Southern California schools worked May 25 with local law enforcement to increase campus security a day after an 18-year-old killed 19 children and two teachers at an elementary school in Texas.
Orange County Sheriff Don Barnes said shortly after the shooting—the second deadliest school shooting in the nation’s history—he would immediately increase deputies at schools in his jurisdiction for the following day, in addition to school police officers.
“No parent should ever have to wonder if their child is safe at school,” Barnes said in his statement. “We extend condolences and prayers to the grieving community of Uvalde.”
Ian Hanigan, a spokesman for the Orange County Department of Education, told The Epoch Times in an email that the department is “[working] closely with the Orange County Sheriff’s Department and other local law enforcement agencies to analyze everything from cyberbullying to securing school facilities.”
The San Bernardino County Sheriff’s Department said in a statement it will work with the county’s patrol stations, school resource officers, school police departments, and others to monitor safety threats.
Maria Garcia, a spokesperson for the San Bernardino City Unified School District, told The Epoch Times in an email it “has made significant upgrades to security protocols districtwide that have resulted in safer campuses,” since three died and one was injured in a 2017 shooting at one of its elementary schools.
Since then, Garcia said, the district has ensured that campus gates and doors are secured while school is in session and installed a single point of entry, with a requirement that all visitors enter through the school office, with a check-in system that requires showing government-issued identification.
In addition, Garcia said, schools in the district practice two lockdown drills per year.
Meanwhile, in Los Angeles, Sheriff Alex Villanueva said after the incident that the district will be “closely monitoring and working with our station’s school resources officers to ensure the safety of our children.”
On May 25, Los Angeles Unified School District (LAUSD) Superintendent Alberto Carvalho announced expanded safety protocols for school campuses.

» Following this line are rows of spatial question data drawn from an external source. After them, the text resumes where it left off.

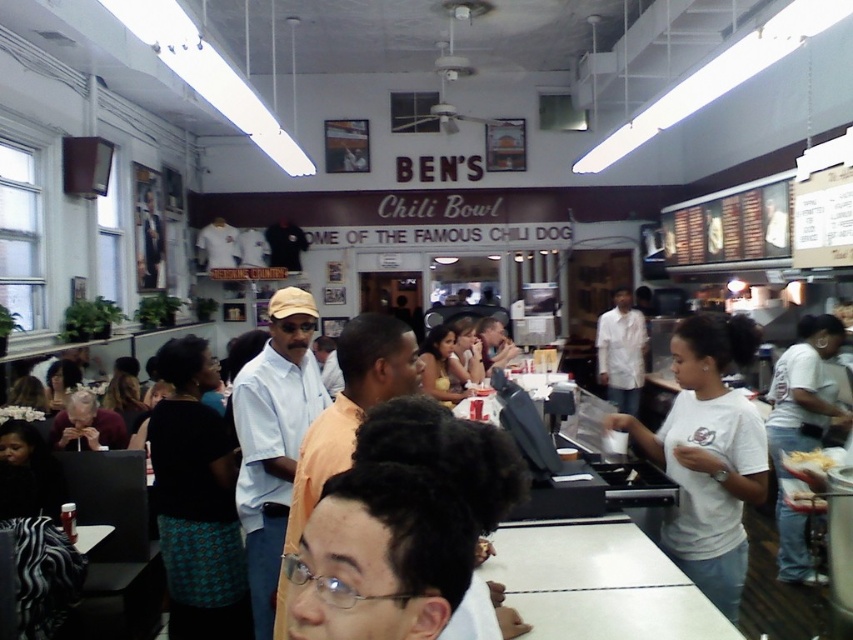
Question: Which point is closer to the camera?

Choices:
 (A) black textured skirt at center
 (B) white paper bag at center
 (C) matte white shirt at center

Answer: (A)

Question: Considering the relative positions of black textured skirt at center and white paper bag at center in the image provided, where is black textured skirt at center located with respect to white paper bag at center?

Choices:
 (A) below
 (B) above

Answer: (B)

Question: Based on their relative distances, which object is nearer to the white paper bag at center?

Choices:
 (A) black textured skirt at center
 (B) matte white shirt at center

Answer: (B)

Question: Does black textured skirt at center appear on the left side of white paper bag at center?

Choices:
 (A) no
 (B) yes

Answer: (B)

Question: Among these objects, which one is nearest to the camera?

Choices:
 (A) black textured skirt at center
 (B) white paper bag at center
 (C) matte white shirt at center

Answer: (A)

Question: Does matte white shirt at center appear over white paper bag at center?

Choices:
 (A) no
 (B) yes

Answer: (B)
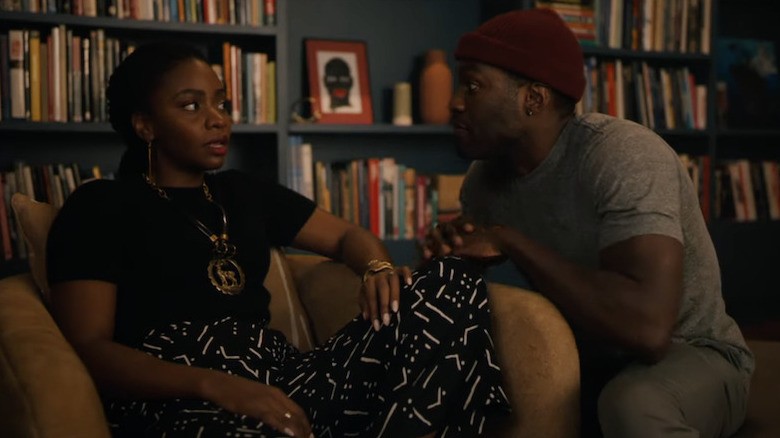
Locate an element on the screen. The image size is (780, 438). frame is located at coordinates (327, 70).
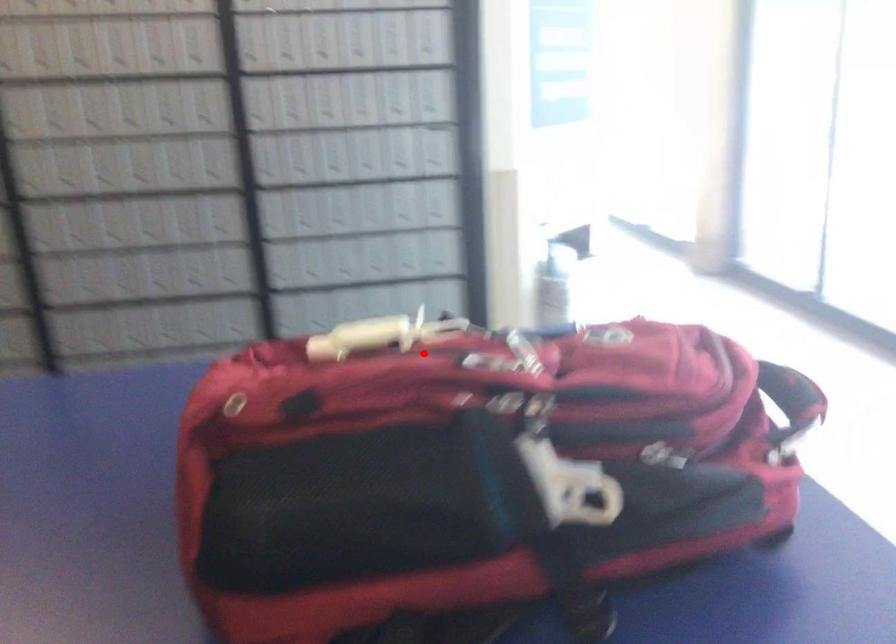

“Since Columbine, Sandy Hook, Parkland, and now in Uvalde, Texas, we have witnessed that ready access to guns for anyone, including students, without any filter, means that any place in America can become a dangerous place, whether it’s a movie theater, a grocery store, a temple, a church or a school,” Carvalho said. “... As part of the ongoing review of our practices and procedures, we must continue to assess and update safety protocols in order to keep our students, employees and families as safe as possible.”
The district will undergo an assessment of schools’ access points to ensure reduced points of entry, as well as an assessment of protected areas in case of an incident. In addition, LAUSD and LA School Police will explore the use of mobile apps with GPS capability to give first responders access to critical incidents.
In 2013, Los Angeles Unified spent $4.2 million to create about 1,000 unarmed “campus aide” positions in response to the 2012 shooting at an elementary school in Sandy Hook, Connecticut, that left 20 children and six adults dead. That shooting is the worst school shooting in American history.
The issue also rekindled the discussion of if police should be on campuses at all. Some argued in the wake of the 2020 George Floyd killing that they should not.
LA School Police Department Sergeant Rudy Perez told The Epoch Times he believes, however, they are a key part of the “ecosystem” of a school campus.
“Every student deserves a good counselor. Every student deserves a good teacher. And every student deserves a police officer on their campus,” Perez said. “This ecosystem is in place in case something evasive comes in. All these elements—from teachers to cops—help address evasive issues.”
The shooting comes just a year after LAUSD opted to decrease on-campus police presence.
Last February, LAUSD’s school board voted to cut the district’s police budget by one-third and to remove police officers from school campuses in response to police brutality protests after the Floyd killing.
Perez said Los Angeles schools were disrupted by the changes and that many officers left as a result, which cut their ranks from 510 to fewer than 300.